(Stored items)
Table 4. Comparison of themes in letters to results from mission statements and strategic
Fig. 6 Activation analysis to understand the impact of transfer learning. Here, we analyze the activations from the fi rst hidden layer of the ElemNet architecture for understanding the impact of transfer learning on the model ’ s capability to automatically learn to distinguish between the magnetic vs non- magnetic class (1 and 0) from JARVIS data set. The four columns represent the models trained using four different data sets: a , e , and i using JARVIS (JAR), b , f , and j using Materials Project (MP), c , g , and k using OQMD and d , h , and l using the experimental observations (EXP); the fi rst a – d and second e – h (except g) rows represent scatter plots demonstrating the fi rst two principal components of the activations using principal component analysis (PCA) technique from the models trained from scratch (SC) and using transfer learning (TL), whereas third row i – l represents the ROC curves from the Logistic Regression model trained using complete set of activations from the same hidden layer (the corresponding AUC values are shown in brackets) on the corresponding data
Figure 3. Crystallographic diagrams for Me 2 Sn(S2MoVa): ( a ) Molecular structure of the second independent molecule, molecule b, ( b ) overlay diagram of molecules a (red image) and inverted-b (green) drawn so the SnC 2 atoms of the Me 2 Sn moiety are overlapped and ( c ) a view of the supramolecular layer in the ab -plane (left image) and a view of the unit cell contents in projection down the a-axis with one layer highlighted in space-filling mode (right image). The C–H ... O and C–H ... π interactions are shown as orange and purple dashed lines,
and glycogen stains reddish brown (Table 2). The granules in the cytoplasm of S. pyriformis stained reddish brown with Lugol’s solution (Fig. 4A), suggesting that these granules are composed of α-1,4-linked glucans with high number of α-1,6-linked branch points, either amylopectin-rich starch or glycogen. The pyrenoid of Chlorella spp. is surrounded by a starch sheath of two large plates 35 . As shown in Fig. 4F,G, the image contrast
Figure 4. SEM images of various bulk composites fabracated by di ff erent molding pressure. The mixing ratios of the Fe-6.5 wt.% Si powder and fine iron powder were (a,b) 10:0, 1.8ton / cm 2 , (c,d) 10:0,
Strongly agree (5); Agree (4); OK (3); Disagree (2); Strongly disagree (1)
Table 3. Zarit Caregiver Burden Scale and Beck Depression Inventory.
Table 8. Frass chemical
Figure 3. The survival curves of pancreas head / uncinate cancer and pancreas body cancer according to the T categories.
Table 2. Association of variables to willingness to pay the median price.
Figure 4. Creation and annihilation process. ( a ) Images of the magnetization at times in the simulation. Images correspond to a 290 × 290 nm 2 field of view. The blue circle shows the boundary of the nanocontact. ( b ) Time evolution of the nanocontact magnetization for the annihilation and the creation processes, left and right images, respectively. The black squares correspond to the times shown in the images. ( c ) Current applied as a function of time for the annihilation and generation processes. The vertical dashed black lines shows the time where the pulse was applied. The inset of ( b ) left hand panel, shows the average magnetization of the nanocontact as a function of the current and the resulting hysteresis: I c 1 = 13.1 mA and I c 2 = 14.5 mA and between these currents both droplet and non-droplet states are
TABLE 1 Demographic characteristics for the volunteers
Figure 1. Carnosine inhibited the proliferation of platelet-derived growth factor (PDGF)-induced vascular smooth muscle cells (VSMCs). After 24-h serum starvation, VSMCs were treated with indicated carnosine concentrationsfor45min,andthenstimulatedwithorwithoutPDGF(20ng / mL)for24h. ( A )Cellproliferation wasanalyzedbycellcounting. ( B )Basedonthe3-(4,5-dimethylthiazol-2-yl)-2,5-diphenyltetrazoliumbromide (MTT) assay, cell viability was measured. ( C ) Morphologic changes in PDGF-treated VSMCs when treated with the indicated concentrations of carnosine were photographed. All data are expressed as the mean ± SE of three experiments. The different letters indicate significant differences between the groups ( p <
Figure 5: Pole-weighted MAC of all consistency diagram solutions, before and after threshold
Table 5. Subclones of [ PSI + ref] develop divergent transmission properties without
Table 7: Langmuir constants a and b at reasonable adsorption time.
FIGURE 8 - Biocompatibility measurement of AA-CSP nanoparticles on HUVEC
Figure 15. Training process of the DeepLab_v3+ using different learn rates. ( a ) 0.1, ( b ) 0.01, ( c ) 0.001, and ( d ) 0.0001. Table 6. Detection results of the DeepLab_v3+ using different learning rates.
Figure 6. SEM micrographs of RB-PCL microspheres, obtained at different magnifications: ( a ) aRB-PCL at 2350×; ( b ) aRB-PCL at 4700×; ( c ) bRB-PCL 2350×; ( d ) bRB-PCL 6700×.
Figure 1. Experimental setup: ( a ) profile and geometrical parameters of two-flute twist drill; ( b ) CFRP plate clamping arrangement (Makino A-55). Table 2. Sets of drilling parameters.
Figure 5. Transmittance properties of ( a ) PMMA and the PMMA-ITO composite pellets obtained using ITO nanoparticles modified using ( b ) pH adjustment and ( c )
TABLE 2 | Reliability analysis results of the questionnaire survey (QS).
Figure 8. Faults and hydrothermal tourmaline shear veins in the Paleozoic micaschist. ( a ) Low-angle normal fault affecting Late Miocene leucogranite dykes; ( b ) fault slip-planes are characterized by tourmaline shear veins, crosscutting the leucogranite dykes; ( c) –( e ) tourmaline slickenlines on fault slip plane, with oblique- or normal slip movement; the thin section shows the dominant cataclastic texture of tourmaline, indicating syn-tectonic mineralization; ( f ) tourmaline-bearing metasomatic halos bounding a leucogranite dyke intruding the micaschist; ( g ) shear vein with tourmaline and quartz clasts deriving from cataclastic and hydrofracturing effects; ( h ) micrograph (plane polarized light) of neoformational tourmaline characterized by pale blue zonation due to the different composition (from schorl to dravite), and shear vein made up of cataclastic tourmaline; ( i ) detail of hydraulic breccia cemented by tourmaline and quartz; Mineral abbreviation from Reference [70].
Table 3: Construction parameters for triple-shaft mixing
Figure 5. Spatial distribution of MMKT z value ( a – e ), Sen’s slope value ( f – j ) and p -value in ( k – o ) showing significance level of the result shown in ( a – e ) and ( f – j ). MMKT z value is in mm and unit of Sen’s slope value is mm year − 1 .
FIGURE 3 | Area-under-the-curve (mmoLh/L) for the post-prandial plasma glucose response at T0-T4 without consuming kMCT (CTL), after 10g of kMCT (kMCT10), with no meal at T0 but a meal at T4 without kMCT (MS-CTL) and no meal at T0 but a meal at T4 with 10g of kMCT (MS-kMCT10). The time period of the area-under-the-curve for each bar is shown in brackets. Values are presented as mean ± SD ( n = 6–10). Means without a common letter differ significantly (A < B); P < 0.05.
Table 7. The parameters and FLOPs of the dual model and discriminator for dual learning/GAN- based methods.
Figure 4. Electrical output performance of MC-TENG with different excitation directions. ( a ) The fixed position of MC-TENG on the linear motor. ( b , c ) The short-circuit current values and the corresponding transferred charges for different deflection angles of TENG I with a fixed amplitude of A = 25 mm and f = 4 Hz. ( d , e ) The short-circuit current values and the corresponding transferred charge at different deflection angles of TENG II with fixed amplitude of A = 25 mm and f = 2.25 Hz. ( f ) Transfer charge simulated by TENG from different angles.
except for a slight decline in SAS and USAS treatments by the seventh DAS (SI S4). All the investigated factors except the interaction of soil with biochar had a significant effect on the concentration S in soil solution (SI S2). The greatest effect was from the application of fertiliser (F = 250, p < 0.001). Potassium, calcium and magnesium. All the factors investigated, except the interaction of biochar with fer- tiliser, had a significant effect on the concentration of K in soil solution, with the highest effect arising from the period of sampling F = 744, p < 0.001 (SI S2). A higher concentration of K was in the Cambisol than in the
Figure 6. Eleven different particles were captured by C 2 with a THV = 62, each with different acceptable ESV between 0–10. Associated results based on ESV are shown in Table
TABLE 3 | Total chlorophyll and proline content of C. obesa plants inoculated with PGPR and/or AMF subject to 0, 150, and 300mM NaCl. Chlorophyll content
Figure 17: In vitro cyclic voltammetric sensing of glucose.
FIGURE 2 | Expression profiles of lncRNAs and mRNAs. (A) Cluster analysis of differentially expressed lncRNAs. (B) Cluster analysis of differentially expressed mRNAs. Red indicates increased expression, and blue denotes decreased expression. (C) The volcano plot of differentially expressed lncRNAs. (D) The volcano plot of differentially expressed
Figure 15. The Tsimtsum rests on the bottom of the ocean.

- [Exercise directions]
Among the lines of the preceding data, which ones hold the word "each"? List them.

- [The completed task]
FIGURE 3 | Area-under-the-curve (mmoLh/L) for the post-prandial plasma glucose response at T0-T4 without consuming kMCT (CTL), after 10g of kMCT (kMCT10), with no meal at T0 but a meal at T4 without kMCT (MS-CTL) and no meal at T0 but a meal at T4 with 10g of kMCT (MS-kMCT10). The time period of the area-under-the-curve for each bar is shown in brackets. Values are presented as mean ± SD ( n = 6–10). Means without a common letter differ significantly (A < B); P < 0.05.
Figure 6. Eleven different particles were captured by C 2 with a THV = 62, each with different acceptable ESV between 0–10. Associated results based on ESV are shown in Table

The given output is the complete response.